How Japan can take the lead with an ageing workforce

  • 19/08/2019
  • Work, Culture & Society, Finance

Japan, like many countries around the world, faces the transformative effects of Globalization 4.0, as Fourth Industrial Revolution technologies put pressure on existing economic and social systems. According to the 2018 Future of Jobs Report, 75 million jobs are expected to be displaced in 20 major economies by 2022, creating a need for public and private solutions to meet new labour demands.

At the same time, Japan must also address the immediate demographic challenges of an ageing workforce. More than 27% of the population is over 65 years old, and the birth rate was 1.43 in 2017 - well below the replacement level. According to recent research, the country will face a shortage of 6.44 million in the labour force by 2030. Tokyo alone will be short 1.33 million workers.

These shifts mean that Japan must not only respond to an evolving labour market but also to a lack of workers, an issue that will increasingly affect countries around the world. To overcome these challenges and realise the benefits of digital transformations, an inclusive approach and reskilling initiatives will be key.

Research suggests that to create a sustainable labor market, by 2030 Japan should encourage an increase of 1.63 million seniors, 1.02 million women and 81,000 foreign nationals to the workforce, in addition to adopting emerging technologies that can increase efficiency and promote sustainable growth.

The country must also ensure that new and existing workers have the necessary skills to thrive in a changing work environment. Technological advancements could create 133 million new roles worldwide, which would require that 54% of all employees receive reskilling or upskilling by 2022, according to the Future of Jobs Report. For such a massive undertaking, the government and businesses must partner together for solutions.

In Japan, 99% of employees work for small businesses, which do not offer training as often as larger ones. Governments must thus strategically partner with businesses to create reskilling initiatives and support investments in three main areas: people’s capabilities, institutions related to work, and high-growth sectors.

According to the 2019 Towards a Reskilling Revolution report, it is in the financial interest of companies to take on reskilling for 25% of those employees who are at risk, even taking into account indirect societal benefits. Companies that are robust at retraining in a non-traditional manner will be ahead of the game.

Japan also faces the demands of increasing life expectancies. There must be a cultural shift to provide life-long learning opportunities and supportive ageing policies in the workplace.

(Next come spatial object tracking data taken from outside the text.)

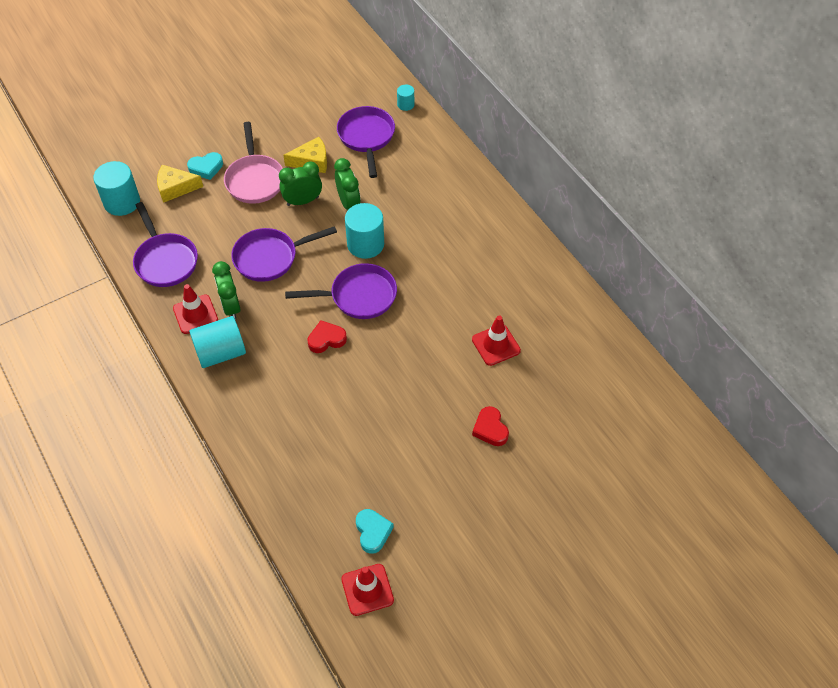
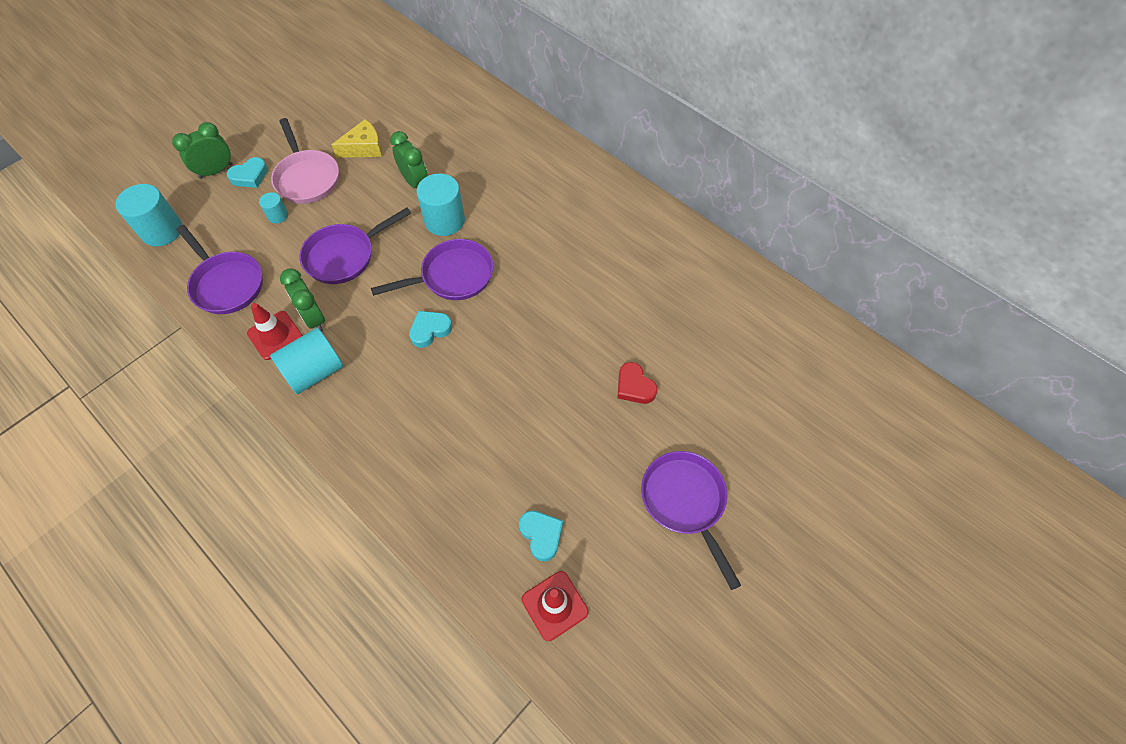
camera: 15 degrees left, 5 degrees up
(175, 188) = (220, 204): yellow cheese -> none
(302, 201) = (365, 190): green clock -> green clock (216, 171)
(326, 339) = (430, 330): red heart -> turquoise heart
(366, 137) = (416, 113): purple pan -> purple pan (685, 502)
(405, 104) = (447, 74): turquoise cylinder -> turquoise cylinder (278, 215)
(496, 345) = (612, 296): red traffic cone -> none

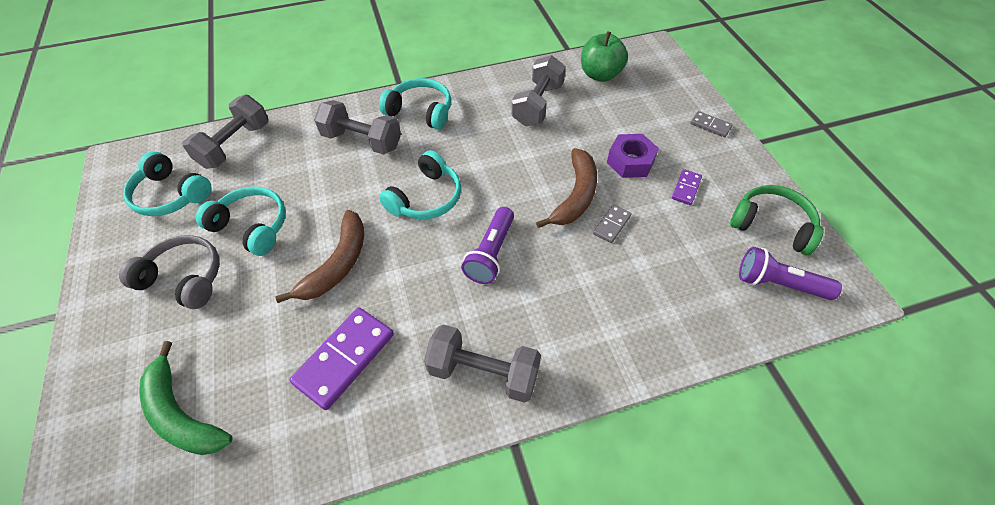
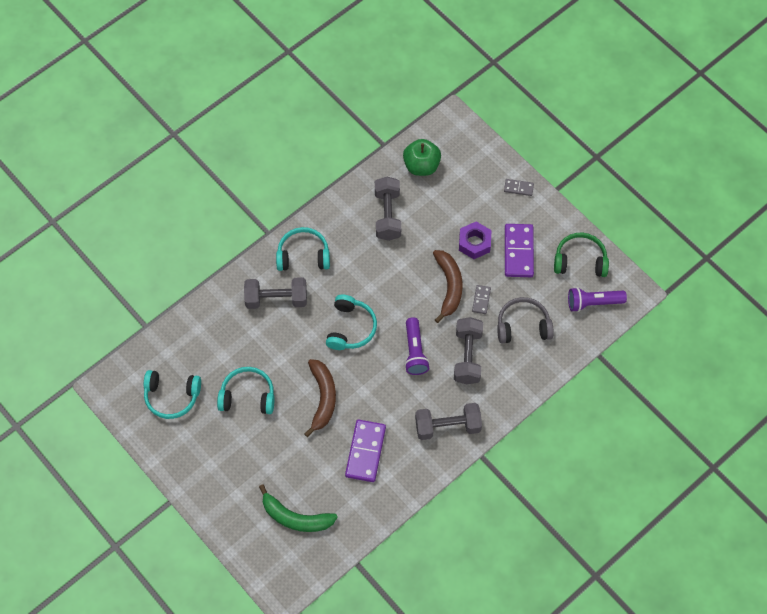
camera: 25 degrees left, 10 degrees up
(184, 278) = (232, 447): grey headphones -> grey headphones (523, 326)
(235, 145) = (184, 340): grey dumbbell -> grey dumbbell (467, 356)
(686, 188) = (518, 252): purple domino -> purple domino, size x1.96

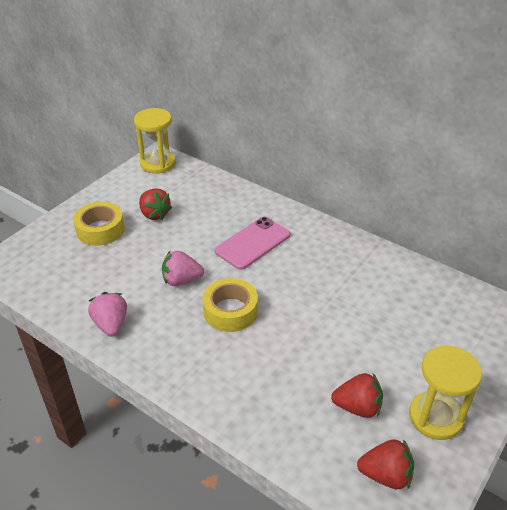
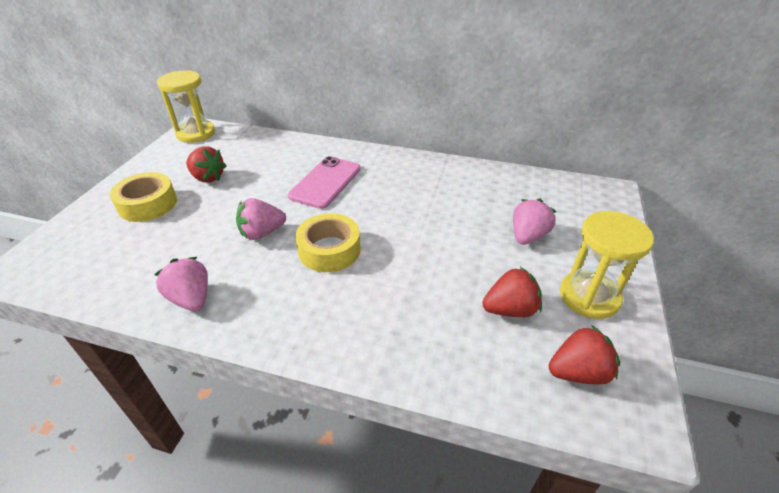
camera: 20 degrees left, 0 degrees up
(412, 345) = (527, 236): none -> pink strawberry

Gender parity is another challenge, with Japan ranking 110 out of 149 countries in the 2018 Global Gender Gap Report. While a focus on “womenomics” has increased female labor participation in the country to a record 71%, moving forward, there must be a continued focus on proactive measures from governments and businesses to ensure women are equally represented in the highest-growth occupations and that they are equipped with the skills they need to excel in the future.

There is an incredible opportunity for Japan to overcome these challenges by focusing on inclusive reskilling, which aligns with the country's commitment to Society 5.0, a human-centered approach to economic advancement. As the country enters a new era, Japan can champion inclusivity, adaptability and gender parity to meet the challenges of the future.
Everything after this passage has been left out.